_Directions for this task_: Repeat each line exactly as it is written.

## START

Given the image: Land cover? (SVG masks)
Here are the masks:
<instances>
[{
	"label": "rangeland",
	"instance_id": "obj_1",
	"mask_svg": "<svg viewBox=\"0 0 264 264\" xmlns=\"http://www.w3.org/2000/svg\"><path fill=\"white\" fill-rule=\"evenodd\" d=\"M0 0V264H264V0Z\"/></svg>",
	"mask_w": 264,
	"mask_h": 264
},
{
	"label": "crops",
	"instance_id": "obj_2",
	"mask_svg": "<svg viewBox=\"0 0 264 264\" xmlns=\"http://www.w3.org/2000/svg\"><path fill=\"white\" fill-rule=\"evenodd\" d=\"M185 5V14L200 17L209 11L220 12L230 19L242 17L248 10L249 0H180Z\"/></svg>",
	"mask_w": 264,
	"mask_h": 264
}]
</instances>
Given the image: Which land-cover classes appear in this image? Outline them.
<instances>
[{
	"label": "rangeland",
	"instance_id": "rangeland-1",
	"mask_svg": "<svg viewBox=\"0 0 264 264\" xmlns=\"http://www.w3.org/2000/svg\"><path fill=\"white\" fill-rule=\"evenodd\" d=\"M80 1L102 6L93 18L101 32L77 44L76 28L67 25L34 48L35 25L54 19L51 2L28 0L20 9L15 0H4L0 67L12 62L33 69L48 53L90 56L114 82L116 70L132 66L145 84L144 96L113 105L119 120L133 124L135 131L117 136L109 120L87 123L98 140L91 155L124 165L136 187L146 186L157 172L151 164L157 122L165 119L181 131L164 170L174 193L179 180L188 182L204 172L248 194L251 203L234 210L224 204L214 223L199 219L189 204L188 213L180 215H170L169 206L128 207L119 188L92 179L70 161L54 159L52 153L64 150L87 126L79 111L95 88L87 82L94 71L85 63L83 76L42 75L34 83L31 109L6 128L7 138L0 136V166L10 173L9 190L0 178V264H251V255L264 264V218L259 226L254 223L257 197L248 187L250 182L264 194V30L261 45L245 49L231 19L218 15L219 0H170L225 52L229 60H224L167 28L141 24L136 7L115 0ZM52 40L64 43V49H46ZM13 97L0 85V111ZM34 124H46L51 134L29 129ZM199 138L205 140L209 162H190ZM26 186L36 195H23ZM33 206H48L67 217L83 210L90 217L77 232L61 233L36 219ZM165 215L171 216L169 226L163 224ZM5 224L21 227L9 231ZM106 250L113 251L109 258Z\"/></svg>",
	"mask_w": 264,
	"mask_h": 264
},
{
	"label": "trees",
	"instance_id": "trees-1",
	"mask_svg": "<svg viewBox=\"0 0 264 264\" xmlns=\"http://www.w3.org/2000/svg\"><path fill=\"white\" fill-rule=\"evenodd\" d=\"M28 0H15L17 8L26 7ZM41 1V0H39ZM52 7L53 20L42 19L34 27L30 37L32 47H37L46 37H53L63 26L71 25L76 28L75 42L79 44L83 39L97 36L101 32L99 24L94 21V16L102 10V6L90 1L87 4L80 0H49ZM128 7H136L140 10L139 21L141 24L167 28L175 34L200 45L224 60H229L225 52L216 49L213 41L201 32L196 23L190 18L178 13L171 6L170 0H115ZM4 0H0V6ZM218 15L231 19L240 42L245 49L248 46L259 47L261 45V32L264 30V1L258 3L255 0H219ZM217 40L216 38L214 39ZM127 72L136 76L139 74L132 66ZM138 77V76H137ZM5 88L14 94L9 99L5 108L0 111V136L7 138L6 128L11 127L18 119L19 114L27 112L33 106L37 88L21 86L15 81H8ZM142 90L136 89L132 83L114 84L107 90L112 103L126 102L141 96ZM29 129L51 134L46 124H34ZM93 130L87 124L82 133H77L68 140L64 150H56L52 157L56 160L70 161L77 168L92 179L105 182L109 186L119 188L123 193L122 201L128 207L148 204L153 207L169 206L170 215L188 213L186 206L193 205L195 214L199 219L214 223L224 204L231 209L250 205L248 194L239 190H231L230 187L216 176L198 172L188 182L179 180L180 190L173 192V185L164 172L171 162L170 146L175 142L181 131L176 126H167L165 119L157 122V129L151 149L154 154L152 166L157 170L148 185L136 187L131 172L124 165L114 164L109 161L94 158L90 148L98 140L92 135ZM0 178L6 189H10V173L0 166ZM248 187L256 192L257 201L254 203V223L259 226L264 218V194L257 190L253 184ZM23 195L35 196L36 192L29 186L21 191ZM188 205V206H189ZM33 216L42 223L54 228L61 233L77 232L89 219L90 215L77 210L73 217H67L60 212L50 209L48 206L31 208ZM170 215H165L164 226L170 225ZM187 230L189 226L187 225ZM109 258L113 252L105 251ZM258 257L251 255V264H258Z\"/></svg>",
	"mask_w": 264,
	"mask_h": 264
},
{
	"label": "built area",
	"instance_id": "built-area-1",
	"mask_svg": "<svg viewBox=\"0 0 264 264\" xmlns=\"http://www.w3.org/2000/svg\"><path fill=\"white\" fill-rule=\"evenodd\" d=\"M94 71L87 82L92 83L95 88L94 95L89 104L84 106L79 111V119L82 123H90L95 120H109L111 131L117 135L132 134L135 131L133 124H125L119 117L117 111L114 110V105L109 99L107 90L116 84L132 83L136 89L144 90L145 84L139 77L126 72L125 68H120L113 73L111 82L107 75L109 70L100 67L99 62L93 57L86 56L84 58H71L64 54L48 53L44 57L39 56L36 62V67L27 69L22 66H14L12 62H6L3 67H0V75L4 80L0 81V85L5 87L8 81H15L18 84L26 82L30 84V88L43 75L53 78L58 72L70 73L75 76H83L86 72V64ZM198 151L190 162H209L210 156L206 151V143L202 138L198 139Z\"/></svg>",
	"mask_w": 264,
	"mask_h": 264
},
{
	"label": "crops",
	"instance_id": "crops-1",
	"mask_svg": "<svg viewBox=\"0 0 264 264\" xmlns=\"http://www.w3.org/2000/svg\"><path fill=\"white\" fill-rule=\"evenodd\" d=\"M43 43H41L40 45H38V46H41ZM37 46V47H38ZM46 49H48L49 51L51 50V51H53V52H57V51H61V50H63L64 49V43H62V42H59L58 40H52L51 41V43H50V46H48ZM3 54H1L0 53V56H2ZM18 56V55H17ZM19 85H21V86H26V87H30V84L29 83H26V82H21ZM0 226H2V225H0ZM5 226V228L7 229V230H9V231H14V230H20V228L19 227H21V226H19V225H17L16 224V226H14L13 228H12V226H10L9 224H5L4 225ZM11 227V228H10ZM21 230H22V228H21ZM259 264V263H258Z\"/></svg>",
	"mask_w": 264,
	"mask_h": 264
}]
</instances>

## END

_Response to this task_:
Given the image: Land cover? (SVG masks)
Here are the masks:
<instances>
[{
	"label": "rangeland",
	"instance_id": "obj_1",
	"mask_svg": "<svg viewBox=\"0 0 264 264\" xmlns=\"http://www.w3.org/2000/svg\"><path fill=\"white\" fill-rule=\"evenodd\" d=\"M0 0V264H264V0Z\"/></svg>",
	"mask_w": 264,
	"mask_h": 264
},
{
	"label": "crops",
	"instance_id": "obj_2",
	"mask_svg": "<svg viewBox=\"0 0 264 264\" xmlns=\"http://www.w3.org/2000/svg\"><path fill=\"white\" fill-rule=\"evenodd\" d=\"M185 5V14L200 17L209 11L220 12L230 19L242 17L248 10L249 0H180Z\"/></svg>",
	"mask_w": 264,
	"mask_h": 264
}]
</instances>
Given the image: Which land-cover classes appear in this image? Outline them.
<instances>
[{
	"label": "rangeland",
	"instance_id": "rangeland-1",
	"mask_svg": "<svg viewBox=\"0 0 264 264\" xmlns=\"http://www.w3.org/2000/svg\"><path fill=\"white\" fill-rule=\"evenodd\" d=\"M80 1L102 6L93 18L101 32L77 44L76 28L67 25L34 48L35 25L54 19L51 2L28 0L20 9L15 0H4L0 67L12 62L33 69L48 53L90 56L114 82L116 70L132 66L145 84L144 96L113 105L119 120L133 124L135 131L117 136L109 120L87 123L98 140L91 155L124 165L136 187L146 186L157 172L151 164L157 122L165 119L181 131L164 170L174 193L179 180L188 182L204 172L248 194L251 203L234 210L224 204L214 223L199 219L189 204L188 213L180 215H170L169 206L128 207L119 188L92 179L70 161L54 159L52 153L64 150L87 126L79 111L95 88L87 82L94 71L85 63L83 76L42 75L34 83L31 109L6 128L7 138L0 136V166L10 173L9 190L0 178V264H251V255L264 264V218L259 226L254 223L257 197L248 187L250 182L264 194V30L261 45L245 49L231 19L218 15L219 0H170L225 52L229 60H224L167 28L141 24L136 7L115 0ZM52 40L64 43V49H46ZM13 97L0 85V111ZM34 124H46L51 134L29 129ZM199 138L205 140L209 162H190ZM26 186L36 195H23ZM33 206H48L67 217L83 210L90 217L77 232L61 233L36 219ZM165 215L171 216L169 226L163 224ZM5 224L21 227L9 231ZM106 250L113 251L109 258Z\"/></svg>",
	"mask_w": 264,
	"mask_h": 264
},
{
	"label": "trees",
	"instance_id": "trees-1",
	"mask_svg": "<svg viewBox=\"0 0 264 264\" xmlns=\"http://www.w3.org/2000/svg\"><path fill=\"white\" fill-rule=\"evenodd\" d=\"M28 0H15L17 8L26 7ZM41 1V0H39ZM52 7L53 20L42 19L34 27L30 37L32 47H37L46 37H53L63 26L71 25L76 28L75 42L79 44L83 39L97 36L101 32L99 24L94 21V16L102 10V6L90 1L87 4L80 0H49ZM128 7H136L140 10L139 21L141 24L167 28L175 34L200 45L224 60H229L225 52L216 49L213 41L201 32L196 23L190 18L178 13L171 6L170 0H115ZM4 0H0V6ZM218 15L231 19L240 42L245 49L248 46L259 47L261 45V32L264 30V1L258 3L255 0H219ZM217 40L216 38L214 39ZM127 72L136 76L139 74L132 66ZM138 77V76H137ZM5 88L14 94L9 99L5 108L0 111V136L7 138L6 128L11 127L18 119L19 114L27 112L33 106L37 88L21 86L15 81H8ZM142 90L136 89L132 83L114 84L107 90L112 103L126 102L141 96ZM29 129L51 134L46 124H34ZM93 130L87 124L82 133H77L68 140L64 150H56L52 157L56 160L70 161L77 168L92 179L105 182L109 186L119 188L123 193L122 201L128 207L148 204L153 207L169 206L170 215L188 213L186 206L193 205L195 214L199 219L214 223L224 204L231 209L250 205L248 194L239 190H231L230 187L216 176L198 172L188 182L179 180L180 190L173 192V185L164 172L171 162L170 146L175 142L181 131L176 126H167L165 119L157 122V129L151 149L154 154L152 166L157 170L148 185L136 187L131 172L124 165L114 164L109 161L94 158L90 148L98 140L92 135ZM0 178L6 189H10V173L0 166ZM248 187L256 192L257 201L254 203V223L259 226L264 218V194L257 190L253 184ZM23 195L35 196L36 192L29 186L21 191ZM188 205V206H189ZM33 216L42 223L54 228L61 233L77 232L89 219L90 215L77 210L73 217H67L60 212L50 209L48 206L31 208ZM170 215H165L164 226L170 225ZM187 230L189 226L187 225ZM109 258L113 252L105 251ZM258 257L251 255V264H258Z\"/></svg>",
	"mask_w": 264,
	"mask_h": 264
},
{
	"label": "built area",
	"instance_id": "built-area-1",
	"mask_svg": "<svg viewBox=\"0 0 264 264\" xmlns=\"http://www.w3.org/2000/svg\"><path fill=\"white\" fill-rule=\"evenodd\" d=\"M94 71L87 82L92 83L95 88L94 95L89 104L84 106L79 111V119L82 123H90L95 120H109L111 131L117 135L132 134L135 131L133 124H125L119 117L117 111L114 110V105L109 99L107 90L116 84L132 83L136 89L144 90L145 84L139 77L126 72L125 68H120L113 73L111 82L107 75L109 70L100 67L99 62L93 57L86 56L84 58H71L64 54L48 53L44 57L39 56L36 62V67L27 69L22 66H14L12 62H6L3 67H0V75L4 80L0 81V85L5 87L8 81H15L18 84L26 82L30 84V88L43 75L53 78L58 72L70 73L75 76H83L86 72V64ZM198 151L190 162H209L210 156L206 151V143L202 138L198 139Z\"/></svg>",
	"mask_w": 264,
	"mask_h": 264
},
{
	"label": "crops",
	"instance_id": "crops-1",
	"mask_svg": "<svg viewBox=\"0 0 264 264\" xmlns=\"http://www.w3.org/2000/svg\"><path fill=\"white\" fill-rule=\"evenodd\" d=\"M43 43H41L40 45H38V46H41ZM37 46V47H38ZM46 49H48L49 51L51 50V51H53V52H57V51H61V50H63L64 49V43H62V42H59L58 40H52L51 41V43H50V46H48ZM3 54H1L0 53V56H2ZM18 56V55H17ZM19 85H21V86H26V87H30V84L29 83H26V82H21ZM0 226H2V225H0ZM5 226V228L7 229V230H9V231H14V230H20V228L19 227H21V226H19V225H17L16 224V226H14L13 228H12V226H10L9 224H5L4 225ZM11 227V228H10ZM21 230H22V228H21ZM259 264V263H258Z\"/></svg>",
	"mask_w": 264,
	"mask_h": 264
}]
</instances>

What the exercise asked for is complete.